Arden’s direction works best when it’s excavating the musical’s murky darkness, where grief makes a community’s latent prejudice vulnerable to radicalization. During the musical’s opening number, the white characters wave Confederate flags, beaming at the Memorial Day parade while the Black cast members remain conspicuously silent. In a chilling solo at Mary’s funeral, her young friend Frankie Epps (Jake Pedersen) resolves to avenge her. By the second act, the teenage factory girls march at the front of a mob calling for Leo’s death.
The trial sequence that ends the first act is a masterclass in musical storytelling. As witnesses take the stand, each testimony is more damning than the last. In a haunting trio, Mary’s friends from the factory echo each others’ accounts of Leo as a sexual predator. The song morphs into the sleazy, ragtime “Come Up to My Office,” where Leo acts out their false testimony. With Platt as the ravenous puppet-master of their dance, we see Leo the way the rest of Georgia sees him. In another standout moment, the factory’s Black janitor Jim Conley (Alex Joseph Grayson, a powerhouse tenor) stirs the crowd into a revivalist frenzy.
Otherwise, the production’s fixation on the historical echoes of Parade dampens its emotional impact. At times, it’s clear that a stage picture is supposed to mean something, it’s just not clear what. Mary Phagan’s angelic appearance on a rope swing is a confusing foreshadowing to Leo’s lynching. In a particularly puzzling choice, Arden stages Leo and Lucille’s climactic love scene as a parallel of the show’s opening tableau — a young couple making out on a picnic blanket before the young man heads off to fight for the confederacy.
Dane Laffrey’s set makes a courtroom of the stage, with rows of chairs flanking a tall, bare wooden platform at its center. For much of the show, the cast members watch the action onstage from either side, giving an impression of perpetual scrutiny. When the governor and his wife watch Leo’s trial from the theater’s box seats, the courtroom extends beyond the stage, implicating the audience as passive witnesses to the story’s injustice. Sven Ortel’s projections further Arden’s Brechtian show-and-tell approach, flashing historical photographs of the characters when they first appear.
The production’s sparse aesthetic strips away any theatrical pageantry that might distract the audience from the fraught history at its core. For the most part, this approach lets the story shine, particularly in its richly orchestrated ensemble numbers. Still, when the production pushes too hard for salience, it falls prey to a different set of distractions.

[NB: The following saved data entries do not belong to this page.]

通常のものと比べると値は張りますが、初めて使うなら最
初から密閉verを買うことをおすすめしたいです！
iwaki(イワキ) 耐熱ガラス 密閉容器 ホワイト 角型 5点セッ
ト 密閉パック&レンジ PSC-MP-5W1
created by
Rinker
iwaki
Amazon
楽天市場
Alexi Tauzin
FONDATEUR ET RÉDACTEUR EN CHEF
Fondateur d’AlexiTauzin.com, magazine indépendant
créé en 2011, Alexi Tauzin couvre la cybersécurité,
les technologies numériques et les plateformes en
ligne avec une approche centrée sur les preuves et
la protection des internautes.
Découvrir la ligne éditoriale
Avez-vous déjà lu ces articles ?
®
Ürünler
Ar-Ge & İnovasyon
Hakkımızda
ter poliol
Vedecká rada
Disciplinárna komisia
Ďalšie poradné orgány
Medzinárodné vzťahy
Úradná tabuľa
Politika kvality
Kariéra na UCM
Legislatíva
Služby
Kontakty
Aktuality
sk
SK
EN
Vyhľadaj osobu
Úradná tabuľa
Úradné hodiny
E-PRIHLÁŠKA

At the end of the show, the company sings a reprise of the Confederate anthem in a stunning harmony, this time ready to defend their way of life in Georgia during World War I. A caption projected onto the platform brings Parade into the present, telling the audience that the Fulton County district attorney’s office reopened Leo Frank’s case in 2019.
The young couple from the beginning returns, this time dressed in jeans, holding iPhones and Bud Light. The lights fall as they picnic in the same spot, leaving only the last words of the caption glowing on the platform: “It is still ongoing.” Much more of Parade is still ongoing — the currents of hate and injustice that killed Leo Frank remain strong — but the message would have been clear, regardless.